5. Reconsider your filing system. We’re in the digital age, so you may not need to store certain papers at all. You certainly don’t need any duplicate files. File things by action – either physically or online – and create categories like “for a meeting”, “waiting on a response”, and “long-term storage”. Move items you won’t need for a while to a storage area and out of your workspace.

6. Organize your computer desktop too. Don’t let your computer derail your organizational strategy. Eliminate unnecessary files and junk from your desktop and all folders you use regularly. Folders that aren’t used often can be grouped together and hidden away.

7. Clean your desk every evening. De-clutter your desk before you go home, at the very least, using a spray cleaner to remove any spills, fingerprints or dirt so it looks fresh for your next workday. Your morning will be easier to approach if your desk is clean and clear.

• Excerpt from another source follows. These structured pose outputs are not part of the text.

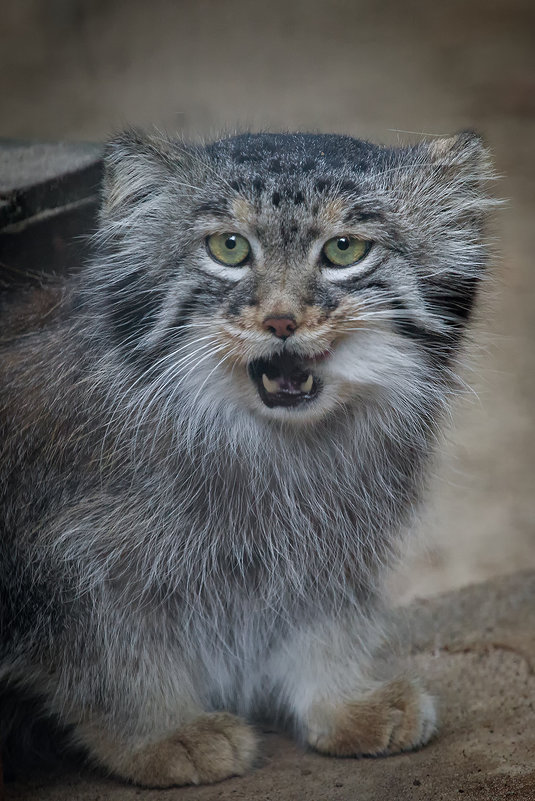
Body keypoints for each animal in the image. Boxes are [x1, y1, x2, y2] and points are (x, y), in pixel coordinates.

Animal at [0, 131, 494, 788]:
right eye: (228, 247)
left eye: (344, 249)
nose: (281, 321)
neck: (273, 450)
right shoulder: (60, 559)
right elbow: (107, 658)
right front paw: (161, 734)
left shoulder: (330, 536)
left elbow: (324, 616)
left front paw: (341, 701)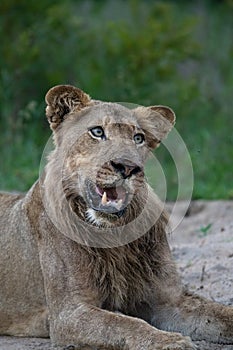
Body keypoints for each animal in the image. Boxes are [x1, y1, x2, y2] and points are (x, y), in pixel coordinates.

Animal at [0, 85, 233, 350]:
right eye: (97, 132)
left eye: (138, 138)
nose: (128, 167)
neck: (114, 234)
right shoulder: (68, 314)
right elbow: (122, 323)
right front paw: (170, 341)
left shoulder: (170, 301)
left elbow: (222, 313)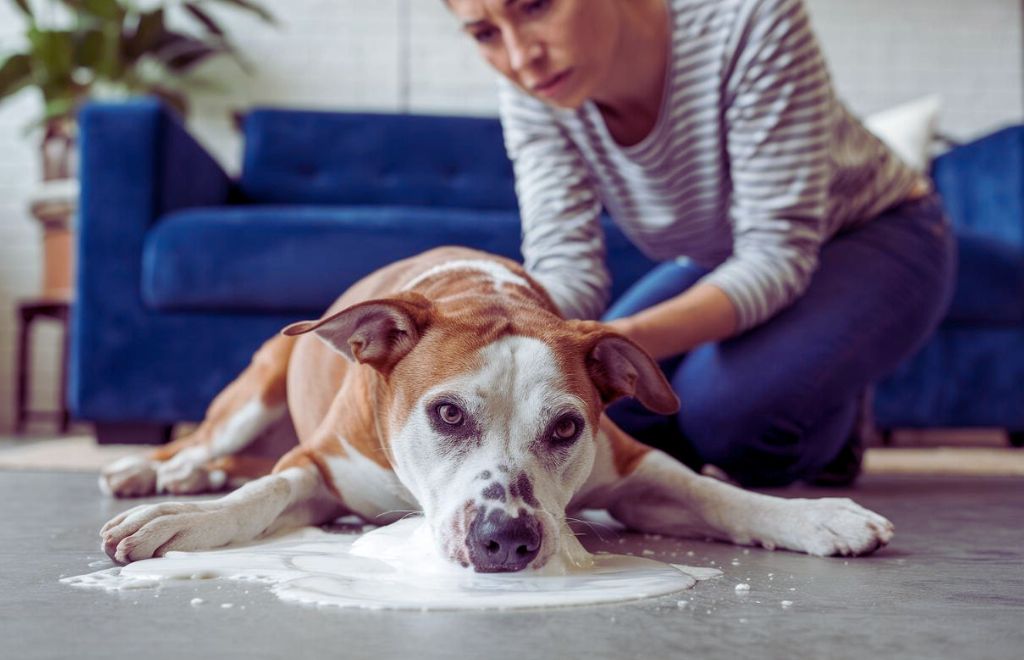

Don’t forget to organize drawers, clear away any new piles that accumulate and deal with mail quickly and only once. Filter emails so you don’t see all the junk. Having trouble resolving an issue because you don’t know what needs to be done? Get help or outsource, if possible.

Everything you see, do, or touch in your work area should be properly organized. When you break organizational work into manageable tasks and do a bit every day, you can prevent becoming overwhelmed. You’ll never be finished with getting organized, but you don’t have to be behind in the game either.